A pesar de todo, recordó una distro que fue durante mucho tiempo su favorita. Era pesada de configurar y daba problemas con los controladores privativos, pero una vez puesta en marcha no requería excesivo mantenimiento y podía usar los controladores libres para evitarse problemas. Sí, era el momento para su vuelta a los orígenes, esta vez la definitiva, haría oídos sordos a quienes le advirtieron en su último escarceo con la distribución en cuestión que se repasara la interminable lista de quebraderos de cabeza anteriores cada vez que pensara en volver a instalarla. Merecía la pena saltarse el requisito antes mencionado sobre la facilidad de configuración, sin duda. Allá fue, de cabeza a la piscina.

Y esta vez en la piscina había agua, la instaló, la configuró, se limitó a los controladores libres y, varias horas después, tenía un bonito sistema de escritorio, eficiente y actualizable al máximo. ¿Por qué entonces sentía que no era lo mismo que antes? A las primeras de cambio los desarrolladores decidieron actualizar algo importante, él no tuvo problemas porque su sistema estaba recién instalado, muchos otros no corrieron esa suerte. Comenzó de nuevo a tener la sensación de que no era tan fácil de mantener esta distro, que requería intervenciones y a veces un tiempo y una disposición a correr riesgos y aprender, que él ya no tenía. Además, aunque el sistema era ligero y respondía muy bien, le faltaba algo, un toque de distinción palpable en su distro favorita, ésa que estaba a punto de sacar nueva iso. KDE no era el mismo KDE. Aceptó, de mala gana, que se había vuelto a equivocar y se dispuso a regresar a casa.
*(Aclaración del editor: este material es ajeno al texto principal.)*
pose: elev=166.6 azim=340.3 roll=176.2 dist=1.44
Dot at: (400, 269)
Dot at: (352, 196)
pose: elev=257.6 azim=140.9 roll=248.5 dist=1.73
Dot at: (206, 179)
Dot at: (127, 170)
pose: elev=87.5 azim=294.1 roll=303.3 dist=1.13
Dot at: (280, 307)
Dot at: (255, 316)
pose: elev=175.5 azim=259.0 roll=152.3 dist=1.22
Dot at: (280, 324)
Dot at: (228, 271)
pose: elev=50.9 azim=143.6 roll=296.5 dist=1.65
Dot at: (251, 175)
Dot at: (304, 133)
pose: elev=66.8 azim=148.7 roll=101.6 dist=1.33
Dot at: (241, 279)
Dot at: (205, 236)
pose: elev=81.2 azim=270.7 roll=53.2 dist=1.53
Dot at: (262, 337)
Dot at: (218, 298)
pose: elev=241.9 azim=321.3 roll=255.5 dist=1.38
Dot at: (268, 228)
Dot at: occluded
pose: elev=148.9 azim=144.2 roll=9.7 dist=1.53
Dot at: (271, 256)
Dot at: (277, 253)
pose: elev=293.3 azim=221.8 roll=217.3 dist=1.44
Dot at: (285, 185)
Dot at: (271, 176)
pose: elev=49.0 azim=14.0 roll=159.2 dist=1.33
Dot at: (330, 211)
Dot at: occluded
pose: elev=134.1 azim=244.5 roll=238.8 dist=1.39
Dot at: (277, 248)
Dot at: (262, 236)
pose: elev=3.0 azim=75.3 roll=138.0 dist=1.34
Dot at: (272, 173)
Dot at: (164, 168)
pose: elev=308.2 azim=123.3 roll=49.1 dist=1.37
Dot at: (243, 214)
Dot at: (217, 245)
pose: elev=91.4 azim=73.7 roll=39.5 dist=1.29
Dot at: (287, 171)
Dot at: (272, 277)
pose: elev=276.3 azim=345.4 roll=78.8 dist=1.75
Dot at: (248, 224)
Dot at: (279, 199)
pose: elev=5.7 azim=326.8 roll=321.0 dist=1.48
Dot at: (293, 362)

La nueva iso, sin embargo, era un desastre. Problemas con la localización del lenguaje, problemas con los controladores propietarios, problemas con ciertas aplicaciones… Era insostenible, tenía que buscar otra cosa, tal vez tirar la toalla con GNU/Linux de una vez, rendirse y aceptar lo inevitable. Tal vez seguir la interminable búsqueda de la distribución perfecta, que de una vez por todas cerrase todas las heridas. O, a lo mejor, lo que debía hacer era afrontar finalmente que aquella distro era la suya, que debía reportar los errores, perder un poco de tiempo en solucionarlos (muy poco), seguir colaborando para eliminar problemas en futuras ediciones y dejarse de tonterías, «distro loving» y demás zarandajas.

En resumen, en pocas palabras, aceptar que se había convertido en un «fanboy» de Chakra, demasiado comprometido para abandonarla, demasiado acostumbrado a su forma de hacer las cosas, a su filosofía y a su comunidad. Un «fanboy» de los buenos, de los que aceptaban las limitaciones y sabían ver los errores para poder corregirlos, pero al fin y al cabo eso, un «fanboy», atrapado por la magia de una distribución. Se lo dijo mirándose a un espejo: «tú eres un ‘fanboy’ de Chakra y no la vas a abandonar». Sonrió al comprobar que no sonaba tan mal, después de todo.